Constructing the orthocenter of a cyclic pentagon

Question

I’d like to construct the following thing in Georgebra:

A non-regular cyclic pentagon $ABCDE$ such that the perpendiculars from $A$ to $CD$, $B$ to $DE$... all concur in one point $H$.

I managed to prove that if $H$ exists then the pentagon formed by the midpoints of $AC,BE...$ is cyclic. Here’s how:

Let $O$ be the circumcenter of $ABCDE$ and $M$ the midpoint of $OH$ then since rays $AH$ and $AO$ are isogonal in $\triangle ACD$ so $MB_1=ME_1$ where $B_1$ and $E_1$ are the midpoints of $AC$ and $AD$. Applying this to every point of the pentagon we get $M$ is the circumcenter of the pentagon formed by the midpoints.

It turns out the converse is also true.

Answer 1

My solution is not particularly elegant, nonetheless it proves that a solution exists and might give some insight for a nicer construction.

# DATA RECORDS
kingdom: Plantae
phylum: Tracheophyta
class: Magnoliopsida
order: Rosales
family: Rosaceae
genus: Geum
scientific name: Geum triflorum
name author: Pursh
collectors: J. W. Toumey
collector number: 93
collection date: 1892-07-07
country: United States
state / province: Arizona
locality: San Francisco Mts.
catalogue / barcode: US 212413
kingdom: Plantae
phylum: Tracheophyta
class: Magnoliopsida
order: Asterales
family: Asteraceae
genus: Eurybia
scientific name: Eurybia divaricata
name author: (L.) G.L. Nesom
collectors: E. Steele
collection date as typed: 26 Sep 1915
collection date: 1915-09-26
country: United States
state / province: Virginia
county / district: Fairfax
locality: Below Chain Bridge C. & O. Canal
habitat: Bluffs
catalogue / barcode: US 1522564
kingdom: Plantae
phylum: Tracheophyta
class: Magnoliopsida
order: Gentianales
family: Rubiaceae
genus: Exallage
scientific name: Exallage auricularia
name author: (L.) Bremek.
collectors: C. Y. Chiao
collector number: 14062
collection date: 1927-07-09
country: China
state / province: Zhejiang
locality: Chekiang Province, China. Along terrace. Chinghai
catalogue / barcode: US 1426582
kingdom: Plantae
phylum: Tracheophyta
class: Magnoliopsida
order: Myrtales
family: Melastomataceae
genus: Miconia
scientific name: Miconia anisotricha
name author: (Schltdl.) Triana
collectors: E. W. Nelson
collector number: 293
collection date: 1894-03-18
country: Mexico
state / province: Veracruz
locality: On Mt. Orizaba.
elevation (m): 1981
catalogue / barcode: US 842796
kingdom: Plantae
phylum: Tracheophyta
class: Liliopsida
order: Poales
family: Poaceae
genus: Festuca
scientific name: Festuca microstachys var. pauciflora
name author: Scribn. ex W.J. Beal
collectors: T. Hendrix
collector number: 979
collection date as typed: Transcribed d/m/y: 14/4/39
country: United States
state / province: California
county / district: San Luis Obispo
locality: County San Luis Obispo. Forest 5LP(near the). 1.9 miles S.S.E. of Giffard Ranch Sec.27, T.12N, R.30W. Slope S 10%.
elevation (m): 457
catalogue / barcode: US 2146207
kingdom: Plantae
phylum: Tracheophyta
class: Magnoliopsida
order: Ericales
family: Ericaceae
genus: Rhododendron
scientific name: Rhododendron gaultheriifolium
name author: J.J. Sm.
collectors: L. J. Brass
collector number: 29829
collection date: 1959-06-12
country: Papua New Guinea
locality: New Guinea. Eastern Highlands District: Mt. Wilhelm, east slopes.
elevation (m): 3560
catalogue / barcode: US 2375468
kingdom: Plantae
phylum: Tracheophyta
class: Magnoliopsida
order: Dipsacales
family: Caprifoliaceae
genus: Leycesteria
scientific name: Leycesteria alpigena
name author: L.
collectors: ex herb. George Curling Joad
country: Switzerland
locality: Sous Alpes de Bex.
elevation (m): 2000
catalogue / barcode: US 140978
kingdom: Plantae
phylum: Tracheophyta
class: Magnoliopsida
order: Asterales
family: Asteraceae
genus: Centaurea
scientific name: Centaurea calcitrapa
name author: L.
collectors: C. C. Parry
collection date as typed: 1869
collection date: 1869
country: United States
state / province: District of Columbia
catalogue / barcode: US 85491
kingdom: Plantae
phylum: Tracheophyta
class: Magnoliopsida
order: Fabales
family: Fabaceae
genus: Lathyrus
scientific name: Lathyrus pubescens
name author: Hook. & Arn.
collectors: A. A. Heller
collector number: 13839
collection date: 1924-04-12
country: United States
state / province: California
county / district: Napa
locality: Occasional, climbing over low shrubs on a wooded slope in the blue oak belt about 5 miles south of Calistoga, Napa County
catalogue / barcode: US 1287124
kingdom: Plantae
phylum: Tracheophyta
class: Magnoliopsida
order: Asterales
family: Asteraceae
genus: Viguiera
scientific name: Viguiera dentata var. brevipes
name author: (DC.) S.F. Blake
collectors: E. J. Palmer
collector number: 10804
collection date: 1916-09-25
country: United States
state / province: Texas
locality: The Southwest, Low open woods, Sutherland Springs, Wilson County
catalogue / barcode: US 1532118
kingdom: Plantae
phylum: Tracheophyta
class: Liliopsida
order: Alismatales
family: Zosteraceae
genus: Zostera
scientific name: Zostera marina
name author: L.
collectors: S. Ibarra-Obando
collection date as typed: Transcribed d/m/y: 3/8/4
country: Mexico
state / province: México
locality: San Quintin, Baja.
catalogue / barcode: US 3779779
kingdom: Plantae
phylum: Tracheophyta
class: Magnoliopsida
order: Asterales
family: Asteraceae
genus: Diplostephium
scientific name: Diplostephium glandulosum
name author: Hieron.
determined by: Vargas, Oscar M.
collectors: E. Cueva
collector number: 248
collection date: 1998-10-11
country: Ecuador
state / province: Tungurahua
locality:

# WHAT YOU WILL DO
#1 In the thread on constructing the orthocenter of a cyclic pentagon, which point turns out to be the circumcenter of the pentagon formed by the midpoints?
#2 Using the thread on the cyclic pentagon, explain why MB_1 equals ME_1 and how that makes M the circumcenter of the midpoint pentagon.

# RESPONSES TO THE EXERCISE
#1 M, the midpoint of OH.

#2 MB_1 equals ME_1 because rays AH and AO are isogonal in triangle ACD. Here M is the midpoint of OH, and B_1 and E_1 are the midpoints of AC and AD. Applying the same argument at every point of the pentagon shows that M is the circumcenter of the pentagon formed by the midpoints.